Me lastima el dolor de su madre, de sus hermanos, de su padre. Me lastima escuchar que ahora sí la buscarán las entidades que antes se negaron. Me lastiman los oportunistas, las fake news, los críticos. Basta de negarnos, de no respetar a las niñas, a las adolescentes y a las mujeres que tienen el derecho de caminar libres, de vivir libres, de opinar libres. ¡Basta ya de asesinarnos!

La bella Catalina no se merecía esto, ni su familia, ni sus amigos.
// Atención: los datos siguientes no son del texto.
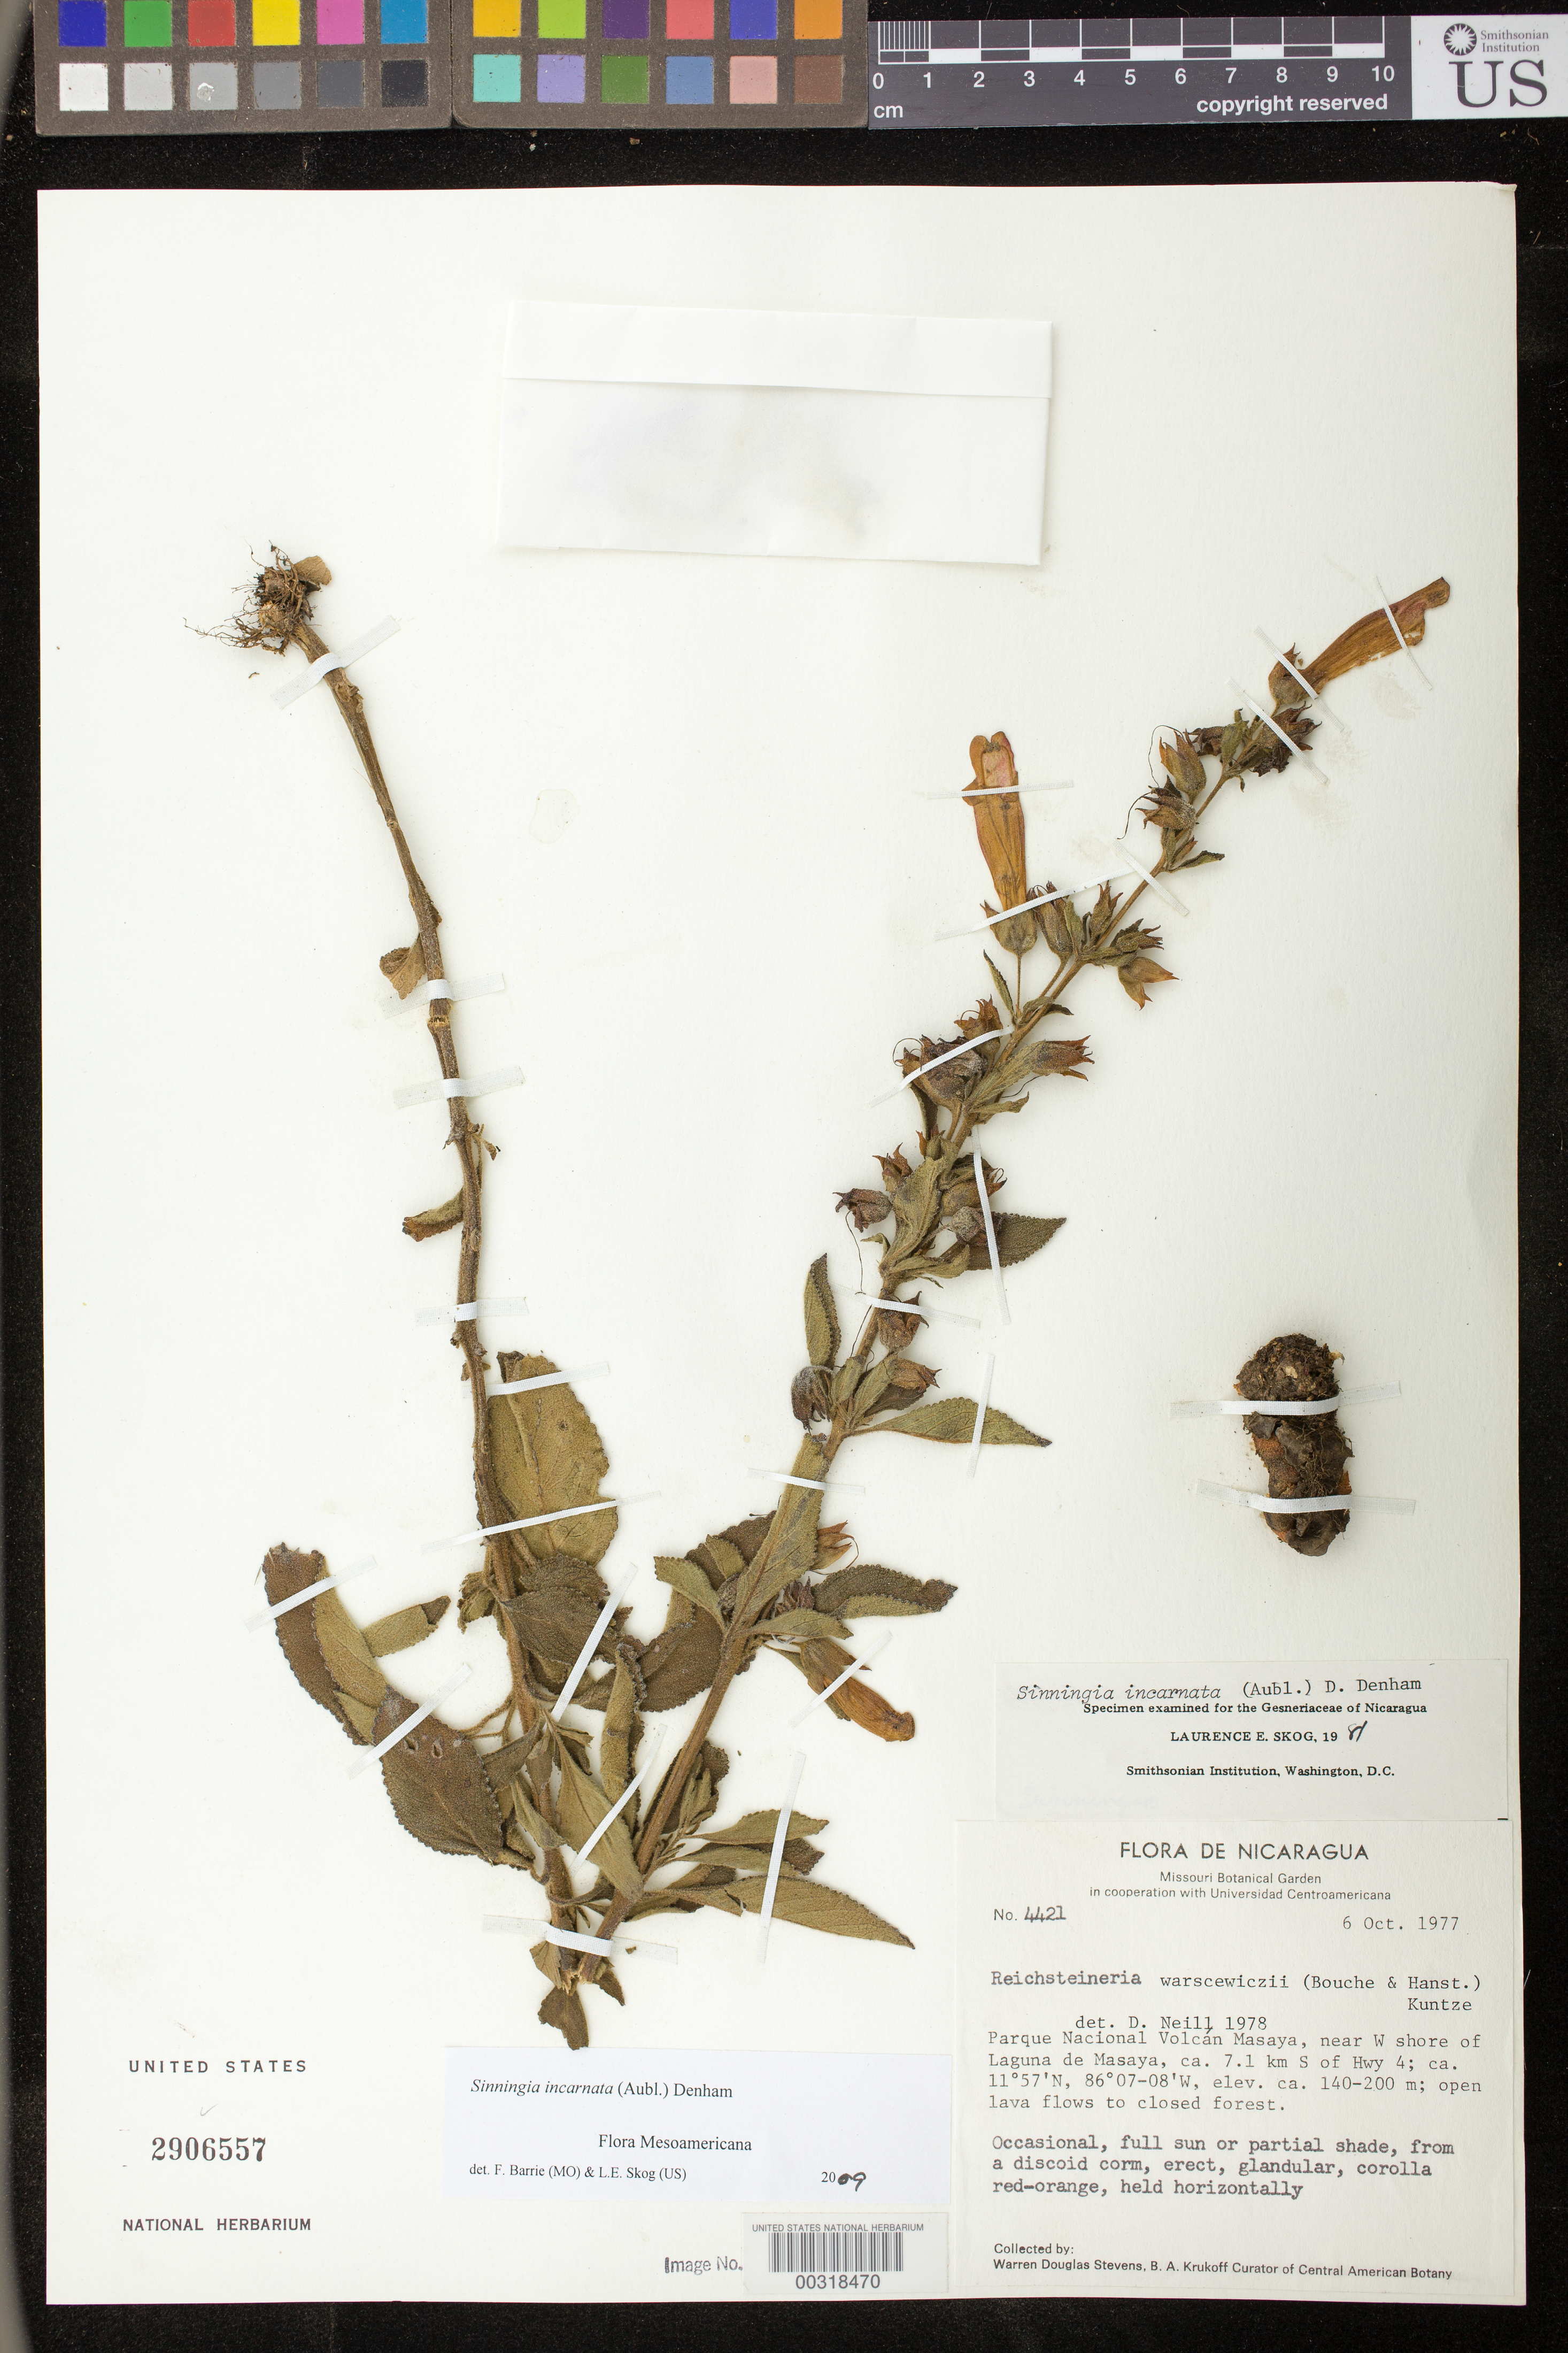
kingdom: Plantae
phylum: Tracheophyta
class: Magnoliopsida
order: Lamiales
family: Gesneriaceae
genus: Sinningia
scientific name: Sinningia incarnata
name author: (Aubl.) D.L. Denham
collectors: W. D. Stevens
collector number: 4421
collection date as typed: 06 Oct 1977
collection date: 1977-10-06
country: Nicaragua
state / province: Masaya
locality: Parque Nacional Volcan Masaya, near W shore of Laguna de Masaya, ca 7.1 km S of hwy 4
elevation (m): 140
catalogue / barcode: US 2906557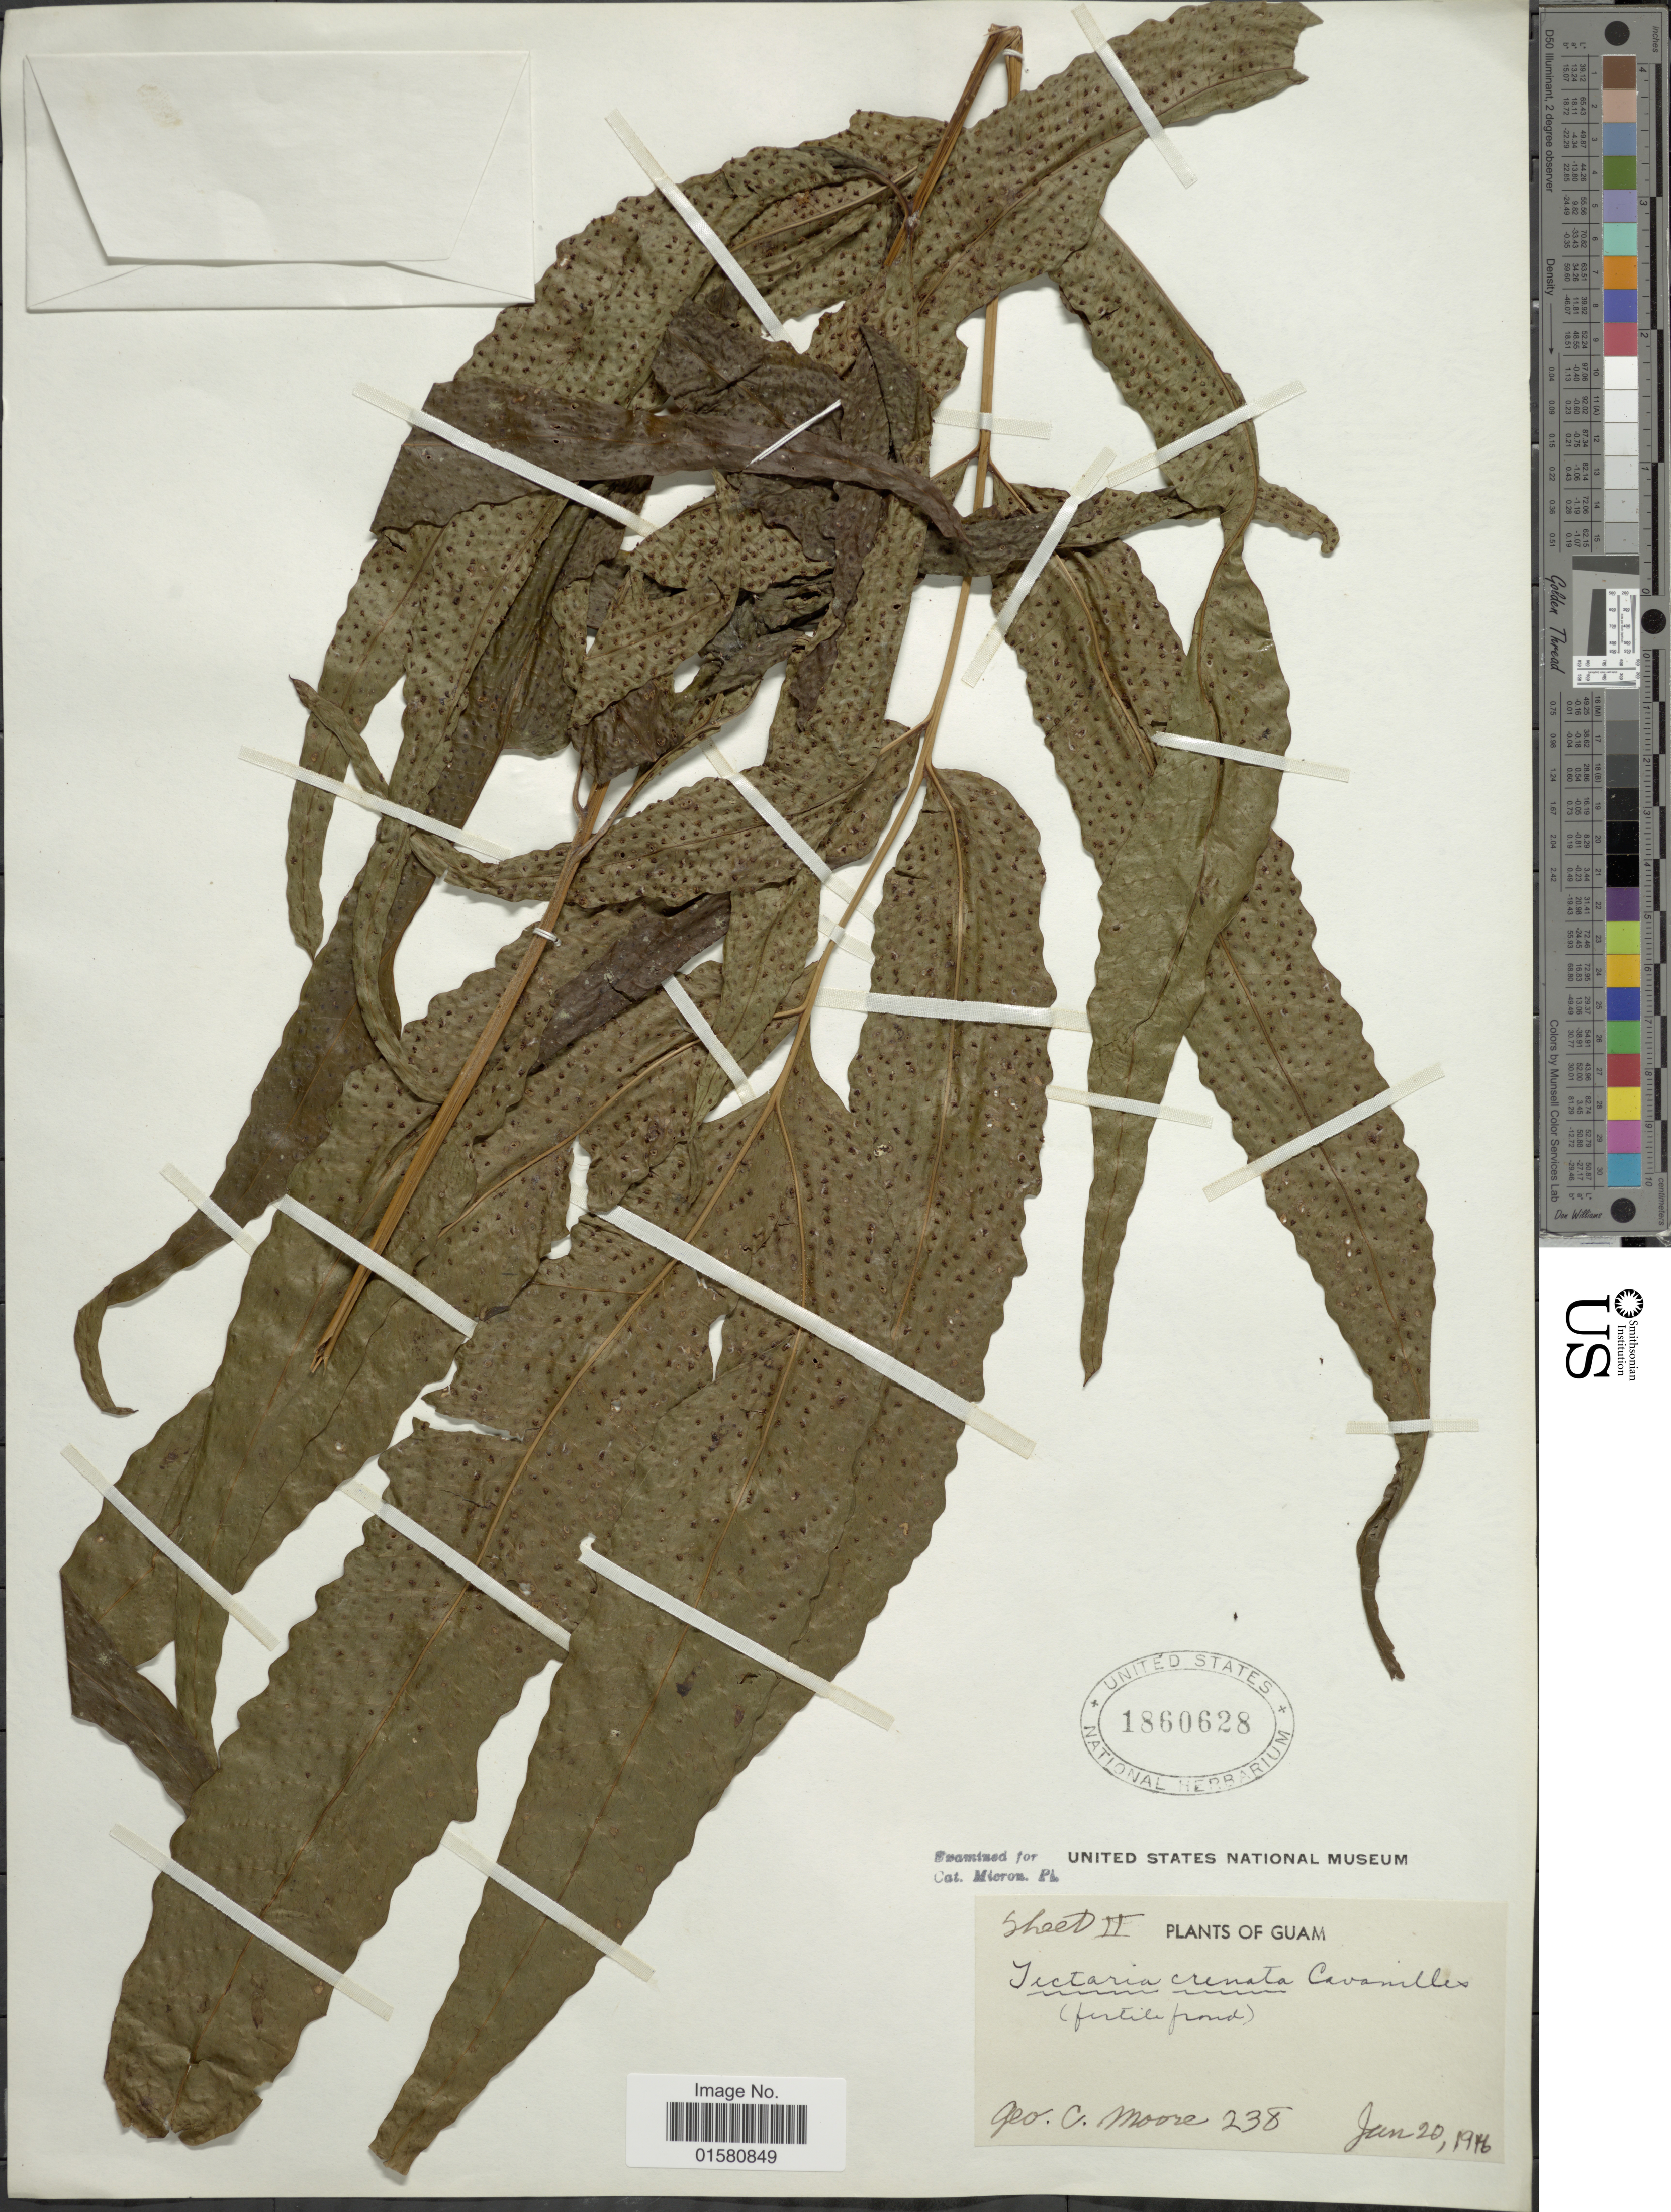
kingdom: Plantae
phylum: Tracheophyta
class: Polypodiopsida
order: Polypodiales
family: Tectariaceae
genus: Tectaria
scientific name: Tectaria crenata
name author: Cav.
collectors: G. C. Moore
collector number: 238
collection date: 1946-01-20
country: Guam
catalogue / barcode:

La bella Catalina tenía sueños, quería estudiar, ir a la Universidad. Ella sería la futura defensora de tantas jóvenes de personalidad tímida, sería la voz de libertad y justicia de muchas. Por eso, hoy no debemos olvidarla, ni debemos pasar por alto a cada adolescente que veamos en peligro.

Si hay organismos que anunciaron transformaciones para más seguridad y resguardo; si el gremio del transporte público anunció más fiscalización y cambios, entonces debemos exigir como sociedad que esos anuncios se hagan con prontitud, no después, sino que, en los días venideros.

Ella nos deja una lección de solidaridad, de escuchar, de mirarnos. No soy indiferente a su dolor y sufro al no encontrarla, pero creo profundamente que, desde su luz y su energía, que permite iluminar el Universo, se hará justicia. Por eso me atrevo a llamarla “Mi bella Catalina” porque yo podría ser su madre y ella, mi hija.

Por Claudia Peñailillo Cronoro. Periodista y Licenciada en Comunicación Social.